— Record set —
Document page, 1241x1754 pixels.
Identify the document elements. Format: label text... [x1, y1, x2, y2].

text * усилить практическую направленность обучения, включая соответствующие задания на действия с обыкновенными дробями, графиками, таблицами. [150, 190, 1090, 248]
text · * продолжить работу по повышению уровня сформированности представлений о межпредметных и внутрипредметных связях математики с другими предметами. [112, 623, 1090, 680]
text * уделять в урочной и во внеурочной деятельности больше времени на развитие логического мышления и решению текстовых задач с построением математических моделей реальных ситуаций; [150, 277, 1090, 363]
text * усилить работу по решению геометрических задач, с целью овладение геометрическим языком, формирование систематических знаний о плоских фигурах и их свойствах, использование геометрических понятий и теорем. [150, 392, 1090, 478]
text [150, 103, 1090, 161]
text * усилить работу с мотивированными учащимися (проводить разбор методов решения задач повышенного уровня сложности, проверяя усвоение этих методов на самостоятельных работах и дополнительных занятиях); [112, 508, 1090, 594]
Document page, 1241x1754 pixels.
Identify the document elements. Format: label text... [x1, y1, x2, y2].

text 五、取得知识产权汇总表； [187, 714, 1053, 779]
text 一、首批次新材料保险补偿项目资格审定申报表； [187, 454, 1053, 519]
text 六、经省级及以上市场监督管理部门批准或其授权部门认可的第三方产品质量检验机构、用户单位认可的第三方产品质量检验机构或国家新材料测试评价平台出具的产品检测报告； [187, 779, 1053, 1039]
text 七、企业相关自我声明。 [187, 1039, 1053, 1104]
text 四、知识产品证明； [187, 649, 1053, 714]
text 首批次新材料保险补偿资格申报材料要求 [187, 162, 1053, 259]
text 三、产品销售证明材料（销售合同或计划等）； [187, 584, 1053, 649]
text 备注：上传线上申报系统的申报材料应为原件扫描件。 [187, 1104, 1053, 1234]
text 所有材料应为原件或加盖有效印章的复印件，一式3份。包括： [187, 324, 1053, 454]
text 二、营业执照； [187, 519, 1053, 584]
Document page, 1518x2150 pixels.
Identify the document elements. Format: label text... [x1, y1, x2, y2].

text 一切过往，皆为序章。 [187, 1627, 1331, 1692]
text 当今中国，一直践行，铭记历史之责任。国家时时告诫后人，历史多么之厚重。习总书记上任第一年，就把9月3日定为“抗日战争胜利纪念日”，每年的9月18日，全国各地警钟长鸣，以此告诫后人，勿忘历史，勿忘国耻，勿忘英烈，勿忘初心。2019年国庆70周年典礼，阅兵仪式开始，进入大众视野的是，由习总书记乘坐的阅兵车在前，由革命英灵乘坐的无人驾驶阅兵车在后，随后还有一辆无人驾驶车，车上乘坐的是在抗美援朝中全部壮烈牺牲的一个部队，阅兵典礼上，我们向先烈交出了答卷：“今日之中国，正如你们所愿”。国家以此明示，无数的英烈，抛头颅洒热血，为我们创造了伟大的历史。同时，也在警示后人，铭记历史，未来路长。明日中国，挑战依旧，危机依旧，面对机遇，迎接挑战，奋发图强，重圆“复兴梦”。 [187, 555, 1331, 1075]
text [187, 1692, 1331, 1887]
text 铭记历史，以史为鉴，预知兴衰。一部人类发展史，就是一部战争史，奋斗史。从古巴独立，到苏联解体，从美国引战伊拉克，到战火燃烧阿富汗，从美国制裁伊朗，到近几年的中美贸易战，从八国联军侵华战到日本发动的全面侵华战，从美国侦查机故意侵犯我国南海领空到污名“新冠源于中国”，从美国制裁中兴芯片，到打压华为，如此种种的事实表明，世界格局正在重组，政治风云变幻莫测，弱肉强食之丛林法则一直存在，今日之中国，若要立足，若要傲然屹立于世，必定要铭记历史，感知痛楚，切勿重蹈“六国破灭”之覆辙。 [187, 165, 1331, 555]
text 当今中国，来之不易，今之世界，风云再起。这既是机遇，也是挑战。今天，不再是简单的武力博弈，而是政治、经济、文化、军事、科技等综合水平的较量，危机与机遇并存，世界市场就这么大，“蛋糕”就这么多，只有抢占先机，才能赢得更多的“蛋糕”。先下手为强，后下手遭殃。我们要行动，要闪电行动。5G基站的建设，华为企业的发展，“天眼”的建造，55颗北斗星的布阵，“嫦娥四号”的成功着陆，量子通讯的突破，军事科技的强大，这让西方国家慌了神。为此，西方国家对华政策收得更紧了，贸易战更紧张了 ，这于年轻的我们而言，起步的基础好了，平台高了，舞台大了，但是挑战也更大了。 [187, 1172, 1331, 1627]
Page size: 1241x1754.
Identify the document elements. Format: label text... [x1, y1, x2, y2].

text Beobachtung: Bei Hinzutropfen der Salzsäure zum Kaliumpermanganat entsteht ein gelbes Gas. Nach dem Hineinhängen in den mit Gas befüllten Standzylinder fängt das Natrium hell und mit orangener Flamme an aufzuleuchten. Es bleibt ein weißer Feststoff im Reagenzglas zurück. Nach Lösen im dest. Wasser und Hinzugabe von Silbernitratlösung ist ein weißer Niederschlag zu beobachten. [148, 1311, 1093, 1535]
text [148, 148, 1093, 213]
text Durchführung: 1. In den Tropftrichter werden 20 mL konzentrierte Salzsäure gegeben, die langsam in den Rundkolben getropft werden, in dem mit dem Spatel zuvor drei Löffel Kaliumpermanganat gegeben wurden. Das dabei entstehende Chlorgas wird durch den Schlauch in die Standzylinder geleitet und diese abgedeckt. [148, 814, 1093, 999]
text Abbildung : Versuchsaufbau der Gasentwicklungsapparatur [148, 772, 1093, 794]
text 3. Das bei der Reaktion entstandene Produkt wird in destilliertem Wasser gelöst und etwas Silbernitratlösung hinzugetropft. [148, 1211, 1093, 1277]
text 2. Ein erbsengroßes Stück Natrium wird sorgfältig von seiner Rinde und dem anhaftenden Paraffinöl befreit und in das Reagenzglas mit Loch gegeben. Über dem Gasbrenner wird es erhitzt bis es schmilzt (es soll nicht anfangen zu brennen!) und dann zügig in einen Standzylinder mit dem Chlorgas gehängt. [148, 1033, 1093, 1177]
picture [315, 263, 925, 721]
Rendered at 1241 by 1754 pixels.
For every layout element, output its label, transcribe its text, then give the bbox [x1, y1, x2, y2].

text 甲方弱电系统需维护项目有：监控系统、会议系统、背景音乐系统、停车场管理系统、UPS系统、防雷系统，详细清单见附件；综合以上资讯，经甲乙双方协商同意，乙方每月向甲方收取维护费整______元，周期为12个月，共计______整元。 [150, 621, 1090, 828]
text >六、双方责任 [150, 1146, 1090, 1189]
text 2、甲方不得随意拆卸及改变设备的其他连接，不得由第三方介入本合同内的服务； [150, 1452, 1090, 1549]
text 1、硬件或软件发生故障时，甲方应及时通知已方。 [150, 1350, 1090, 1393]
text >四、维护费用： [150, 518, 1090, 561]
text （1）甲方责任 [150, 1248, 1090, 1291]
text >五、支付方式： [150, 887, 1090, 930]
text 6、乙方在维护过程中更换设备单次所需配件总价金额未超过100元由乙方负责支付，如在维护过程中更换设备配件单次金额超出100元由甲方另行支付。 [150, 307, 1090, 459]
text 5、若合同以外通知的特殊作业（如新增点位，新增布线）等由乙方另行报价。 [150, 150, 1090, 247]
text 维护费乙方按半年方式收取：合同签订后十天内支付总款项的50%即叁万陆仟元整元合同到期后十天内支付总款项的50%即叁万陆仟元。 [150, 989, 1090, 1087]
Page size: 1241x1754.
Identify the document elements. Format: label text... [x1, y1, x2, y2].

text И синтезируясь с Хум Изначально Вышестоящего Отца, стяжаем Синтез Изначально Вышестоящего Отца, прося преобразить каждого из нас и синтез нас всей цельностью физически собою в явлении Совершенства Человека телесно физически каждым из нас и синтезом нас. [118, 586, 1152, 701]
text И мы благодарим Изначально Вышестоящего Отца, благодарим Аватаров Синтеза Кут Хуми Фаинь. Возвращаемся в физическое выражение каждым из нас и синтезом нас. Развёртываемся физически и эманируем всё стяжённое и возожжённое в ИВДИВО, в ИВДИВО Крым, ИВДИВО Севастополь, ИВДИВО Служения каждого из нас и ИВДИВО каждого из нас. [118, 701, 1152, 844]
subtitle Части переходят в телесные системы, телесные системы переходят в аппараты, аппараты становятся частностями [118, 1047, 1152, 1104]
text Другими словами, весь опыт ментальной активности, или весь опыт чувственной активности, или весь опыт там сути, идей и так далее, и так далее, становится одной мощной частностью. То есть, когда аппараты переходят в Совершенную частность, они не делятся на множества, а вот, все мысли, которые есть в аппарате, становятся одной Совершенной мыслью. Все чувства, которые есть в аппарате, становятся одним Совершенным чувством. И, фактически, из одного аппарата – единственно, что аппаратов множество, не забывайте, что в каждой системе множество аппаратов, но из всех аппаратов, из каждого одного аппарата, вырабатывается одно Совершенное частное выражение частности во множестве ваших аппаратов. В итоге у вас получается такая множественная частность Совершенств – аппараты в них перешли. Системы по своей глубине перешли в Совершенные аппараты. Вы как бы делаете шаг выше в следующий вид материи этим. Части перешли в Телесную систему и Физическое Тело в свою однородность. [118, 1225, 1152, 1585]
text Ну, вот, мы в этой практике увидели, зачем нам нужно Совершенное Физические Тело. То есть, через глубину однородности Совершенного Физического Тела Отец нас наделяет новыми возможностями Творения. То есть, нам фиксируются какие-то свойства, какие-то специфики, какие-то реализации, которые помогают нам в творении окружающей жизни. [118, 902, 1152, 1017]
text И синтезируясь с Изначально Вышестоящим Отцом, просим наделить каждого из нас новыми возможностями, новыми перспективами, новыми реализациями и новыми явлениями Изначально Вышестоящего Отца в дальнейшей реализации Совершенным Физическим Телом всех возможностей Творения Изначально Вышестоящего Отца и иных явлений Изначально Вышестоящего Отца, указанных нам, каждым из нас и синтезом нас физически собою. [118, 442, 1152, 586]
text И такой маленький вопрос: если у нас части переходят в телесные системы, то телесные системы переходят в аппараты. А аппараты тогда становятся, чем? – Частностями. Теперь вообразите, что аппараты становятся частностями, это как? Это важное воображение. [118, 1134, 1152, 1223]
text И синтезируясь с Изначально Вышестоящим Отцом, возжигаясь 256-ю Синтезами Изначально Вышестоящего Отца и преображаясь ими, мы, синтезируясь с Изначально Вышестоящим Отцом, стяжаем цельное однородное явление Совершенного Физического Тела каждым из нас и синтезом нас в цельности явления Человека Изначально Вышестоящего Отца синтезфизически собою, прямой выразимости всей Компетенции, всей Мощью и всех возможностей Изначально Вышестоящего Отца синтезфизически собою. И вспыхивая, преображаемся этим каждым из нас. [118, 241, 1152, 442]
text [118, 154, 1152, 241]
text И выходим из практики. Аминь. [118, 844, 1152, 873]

— Task prompt —
Copy out each line of the data that includes the string "pixels".

— Exercise result —
Document page, 1241x1754 pixels.
Document page, 1241x1754 pixels.
Document page, 1518x2150 pixels.
Rendered at 1241 by 1754 pixels.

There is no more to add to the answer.